How many lines of these entries include the string "after"? State the number alone.

(MATERIAL SHOWN Opens)

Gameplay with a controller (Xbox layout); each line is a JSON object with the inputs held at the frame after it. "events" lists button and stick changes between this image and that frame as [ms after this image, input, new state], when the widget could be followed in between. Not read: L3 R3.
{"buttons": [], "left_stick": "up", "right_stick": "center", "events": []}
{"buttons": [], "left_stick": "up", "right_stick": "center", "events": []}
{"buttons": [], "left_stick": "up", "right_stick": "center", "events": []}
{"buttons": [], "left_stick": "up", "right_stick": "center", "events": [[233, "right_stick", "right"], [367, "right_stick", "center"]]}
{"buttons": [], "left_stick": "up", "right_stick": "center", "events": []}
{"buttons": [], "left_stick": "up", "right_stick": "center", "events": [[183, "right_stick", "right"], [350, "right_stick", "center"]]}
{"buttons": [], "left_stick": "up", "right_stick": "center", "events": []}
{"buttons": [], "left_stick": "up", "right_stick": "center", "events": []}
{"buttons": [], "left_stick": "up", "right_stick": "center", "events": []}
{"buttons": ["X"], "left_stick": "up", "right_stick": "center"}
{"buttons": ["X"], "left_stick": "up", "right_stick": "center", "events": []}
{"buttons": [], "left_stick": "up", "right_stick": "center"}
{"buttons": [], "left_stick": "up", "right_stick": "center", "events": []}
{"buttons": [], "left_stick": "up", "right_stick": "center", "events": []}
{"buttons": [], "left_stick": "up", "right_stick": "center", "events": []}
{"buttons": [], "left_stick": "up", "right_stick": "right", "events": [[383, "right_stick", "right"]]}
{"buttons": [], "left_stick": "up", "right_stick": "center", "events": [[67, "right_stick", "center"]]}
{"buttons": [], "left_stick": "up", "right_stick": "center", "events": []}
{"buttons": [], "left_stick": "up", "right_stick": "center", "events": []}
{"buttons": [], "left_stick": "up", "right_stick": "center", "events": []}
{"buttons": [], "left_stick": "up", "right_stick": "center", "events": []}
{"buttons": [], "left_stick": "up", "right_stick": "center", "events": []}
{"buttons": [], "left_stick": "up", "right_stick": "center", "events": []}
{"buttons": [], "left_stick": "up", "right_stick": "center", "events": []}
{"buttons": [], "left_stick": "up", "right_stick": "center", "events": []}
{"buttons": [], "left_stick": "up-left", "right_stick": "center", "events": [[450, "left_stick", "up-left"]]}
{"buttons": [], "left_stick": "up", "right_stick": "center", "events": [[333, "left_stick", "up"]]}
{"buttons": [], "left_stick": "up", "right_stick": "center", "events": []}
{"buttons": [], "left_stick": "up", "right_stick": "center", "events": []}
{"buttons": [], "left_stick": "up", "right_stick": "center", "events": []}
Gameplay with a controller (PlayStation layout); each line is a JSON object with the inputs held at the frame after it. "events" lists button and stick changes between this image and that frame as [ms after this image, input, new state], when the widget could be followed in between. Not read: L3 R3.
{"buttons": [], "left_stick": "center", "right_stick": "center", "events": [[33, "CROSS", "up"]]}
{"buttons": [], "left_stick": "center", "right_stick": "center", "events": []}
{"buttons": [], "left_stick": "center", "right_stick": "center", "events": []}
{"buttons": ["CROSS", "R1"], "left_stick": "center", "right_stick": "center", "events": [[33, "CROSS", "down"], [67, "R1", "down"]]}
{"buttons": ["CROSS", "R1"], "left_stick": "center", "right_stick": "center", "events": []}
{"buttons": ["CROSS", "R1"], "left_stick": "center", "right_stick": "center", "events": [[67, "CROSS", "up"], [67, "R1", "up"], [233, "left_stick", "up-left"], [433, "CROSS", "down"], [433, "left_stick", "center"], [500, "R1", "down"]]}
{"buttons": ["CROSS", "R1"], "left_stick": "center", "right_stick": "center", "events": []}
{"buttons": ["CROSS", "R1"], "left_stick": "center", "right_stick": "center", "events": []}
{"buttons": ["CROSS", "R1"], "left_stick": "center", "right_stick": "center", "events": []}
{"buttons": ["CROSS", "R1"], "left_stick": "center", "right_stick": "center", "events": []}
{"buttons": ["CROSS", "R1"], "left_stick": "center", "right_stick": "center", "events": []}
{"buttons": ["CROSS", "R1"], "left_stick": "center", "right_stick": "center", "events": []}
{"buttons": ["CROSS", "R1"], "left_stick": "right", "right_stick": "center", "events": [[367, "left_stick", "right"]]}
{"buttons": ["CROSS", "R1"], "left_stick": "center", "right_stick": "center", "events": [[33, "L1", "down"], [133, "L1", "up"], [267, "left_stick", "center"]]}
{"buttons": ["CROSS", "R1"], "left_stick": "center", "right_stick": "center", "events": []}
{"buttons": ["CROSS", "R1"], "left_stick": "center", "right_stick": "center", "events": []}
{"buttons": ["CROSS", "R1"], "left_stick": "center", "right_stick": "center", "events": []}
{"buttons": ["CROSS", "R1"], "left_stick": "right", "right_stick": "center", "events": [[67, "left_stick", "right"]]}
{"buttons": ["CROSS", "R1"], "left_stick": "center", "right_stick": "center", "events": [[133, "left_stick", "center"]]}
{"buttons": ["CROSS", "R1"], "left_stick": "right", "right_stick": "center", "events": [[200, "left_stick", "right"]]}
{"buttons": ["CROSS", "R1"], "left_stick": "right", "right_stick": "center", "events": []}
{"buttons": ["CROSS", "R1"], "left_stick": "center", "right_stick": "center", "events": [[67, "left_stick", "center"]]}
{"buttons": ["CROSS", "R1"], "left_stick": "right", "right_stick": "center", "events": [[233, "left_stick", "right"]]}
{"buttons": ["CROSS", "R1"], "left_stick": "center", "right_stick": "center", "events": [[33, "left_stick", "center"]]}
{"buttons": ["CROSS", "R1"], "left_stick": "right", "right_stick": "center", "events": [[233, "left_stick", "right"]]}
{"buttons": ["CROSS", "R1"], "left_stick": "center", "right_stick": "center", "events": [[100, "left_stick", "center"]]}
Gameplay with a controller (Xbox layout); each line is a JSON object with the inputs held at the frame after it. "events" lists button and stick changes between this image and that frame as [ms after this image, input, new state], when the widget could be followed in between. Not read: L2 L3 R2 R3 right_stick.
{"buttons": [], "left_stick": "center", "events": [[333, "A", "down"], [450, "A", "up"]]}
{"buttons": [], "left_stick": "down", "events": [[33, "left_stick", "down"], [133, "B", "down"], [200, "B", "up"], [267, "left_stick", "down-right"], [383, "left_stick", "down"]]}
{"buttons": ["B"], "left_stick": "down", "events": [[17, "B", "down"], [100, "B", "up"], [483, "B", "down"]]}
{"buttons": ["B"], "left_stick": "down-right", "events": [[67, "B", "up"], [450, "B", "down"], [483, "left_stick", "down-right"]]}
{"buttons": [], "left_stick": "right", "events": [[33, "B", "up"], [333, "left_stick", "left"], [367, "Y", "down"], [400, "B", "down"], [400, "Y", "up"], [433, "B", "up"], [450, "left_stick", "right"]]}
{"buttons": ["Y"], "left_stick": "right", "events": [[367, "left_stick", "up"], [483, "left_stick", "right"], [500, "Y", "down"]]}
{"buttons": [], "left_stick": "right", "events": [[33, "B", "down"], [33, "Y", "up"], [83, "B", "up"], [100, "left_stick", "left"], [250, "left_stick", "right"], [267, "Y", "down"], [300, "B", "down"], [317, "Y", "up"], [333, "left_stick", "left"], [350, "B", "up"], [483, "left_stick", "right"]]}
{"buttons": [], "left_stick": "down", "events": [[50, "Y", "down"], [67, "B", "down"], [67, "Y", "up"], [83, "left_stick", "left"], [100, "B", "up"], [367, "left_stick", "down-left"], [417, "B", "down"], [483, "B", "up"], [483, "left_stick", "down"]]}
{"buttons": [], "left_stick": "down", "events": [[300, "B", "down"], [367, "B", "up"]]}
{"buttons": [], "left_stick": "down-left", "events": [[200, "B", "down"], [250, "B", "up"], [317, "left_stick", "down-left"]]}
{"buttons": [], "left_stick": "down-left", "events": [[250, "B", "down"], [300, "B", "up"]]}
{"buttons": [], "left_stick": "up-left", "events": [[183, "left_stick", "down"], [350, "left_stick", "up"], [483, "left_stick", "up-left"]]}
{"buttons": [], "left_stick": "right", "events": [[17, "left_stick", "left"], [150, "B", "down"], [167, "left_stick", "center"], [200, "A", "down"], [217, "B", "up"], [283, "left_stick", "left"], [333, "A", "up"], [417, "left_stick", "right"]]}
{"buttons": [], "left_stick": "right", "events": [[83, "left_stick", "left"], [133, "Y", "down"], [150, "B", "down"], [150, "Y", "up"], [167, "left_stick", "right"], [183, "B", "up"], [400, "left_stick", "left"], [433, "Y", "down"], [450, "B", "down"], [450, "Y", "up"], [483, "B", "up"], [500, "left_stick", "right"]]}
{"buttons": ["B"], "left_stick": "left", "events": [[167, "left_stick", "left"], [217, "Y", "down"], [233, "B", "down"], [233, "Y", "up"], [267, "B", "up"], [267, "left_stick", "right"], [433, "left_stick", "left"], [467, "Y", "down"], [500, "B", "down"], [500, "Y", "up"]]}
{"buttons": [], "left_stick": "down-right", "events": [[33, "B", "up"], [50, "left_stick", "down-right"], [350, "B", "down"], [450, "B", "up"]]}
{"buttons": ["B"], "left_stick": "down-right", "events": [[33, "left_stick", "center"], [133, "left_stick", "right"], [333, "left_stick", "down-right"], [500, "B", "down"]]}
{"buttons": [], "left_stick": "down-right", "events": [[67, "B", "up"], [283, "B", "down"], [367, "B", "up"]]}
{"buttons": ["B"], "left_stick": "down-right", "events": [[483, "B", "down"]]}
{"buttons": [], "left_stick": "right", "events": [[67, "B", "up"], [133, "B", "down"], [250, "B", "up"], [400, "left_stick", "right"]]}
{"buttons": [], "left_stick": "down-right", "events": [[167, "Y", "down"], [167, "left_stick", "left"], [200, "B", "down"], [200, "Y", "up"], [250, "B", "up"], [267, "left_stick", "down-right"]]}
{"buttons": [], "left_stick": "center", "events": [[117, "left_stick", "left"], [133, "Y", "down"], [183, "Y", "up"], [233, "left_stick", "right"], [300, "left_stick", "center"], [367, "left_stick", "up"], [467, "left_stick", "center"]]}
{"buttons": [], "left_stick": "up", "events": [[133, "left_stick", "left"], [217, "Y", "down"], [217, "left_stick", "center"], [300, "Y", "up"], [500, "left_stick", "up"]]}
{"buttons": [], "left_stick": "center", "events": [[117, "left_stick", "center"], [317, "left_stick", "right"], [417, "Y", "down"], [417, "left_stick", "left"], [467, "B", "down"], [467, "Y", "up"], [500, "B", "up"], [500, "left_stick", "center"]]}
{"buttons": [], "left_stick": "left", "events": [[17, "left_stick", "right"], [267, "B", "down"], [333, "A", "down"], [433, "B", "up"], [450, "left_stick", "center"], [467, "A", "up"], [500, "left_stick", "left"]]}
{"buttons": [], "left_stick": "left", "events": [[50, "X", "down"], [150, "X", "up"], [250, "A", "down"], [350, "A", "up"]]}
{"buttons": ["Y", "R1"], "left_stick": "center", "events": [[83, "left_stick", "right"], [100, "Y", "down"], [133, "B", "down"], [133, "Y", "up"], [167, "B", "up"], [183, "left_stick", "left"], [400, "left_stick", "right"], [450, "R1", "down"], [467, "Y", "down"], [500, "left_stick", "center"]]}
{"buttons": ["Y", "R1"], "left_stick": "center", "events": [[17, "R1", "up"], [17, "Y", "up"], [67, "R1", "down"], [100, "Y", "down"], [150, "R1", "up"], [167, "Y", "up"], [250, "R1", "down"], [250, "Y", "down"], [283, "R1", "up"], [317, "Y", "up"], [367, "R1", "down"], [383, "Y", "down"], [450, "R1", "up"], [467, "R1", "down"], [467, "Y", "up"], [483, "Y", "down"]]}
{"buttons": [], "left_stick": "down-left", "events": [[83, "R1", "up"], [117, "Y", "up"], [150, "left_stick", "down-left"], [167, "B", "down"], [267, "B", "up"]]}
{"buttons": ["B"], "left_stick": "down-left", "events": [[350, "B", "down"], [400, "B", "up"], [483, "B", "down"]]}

(MATERIAL SHOWN Closes)

▶ [PROBLEM SOLUTION]: 3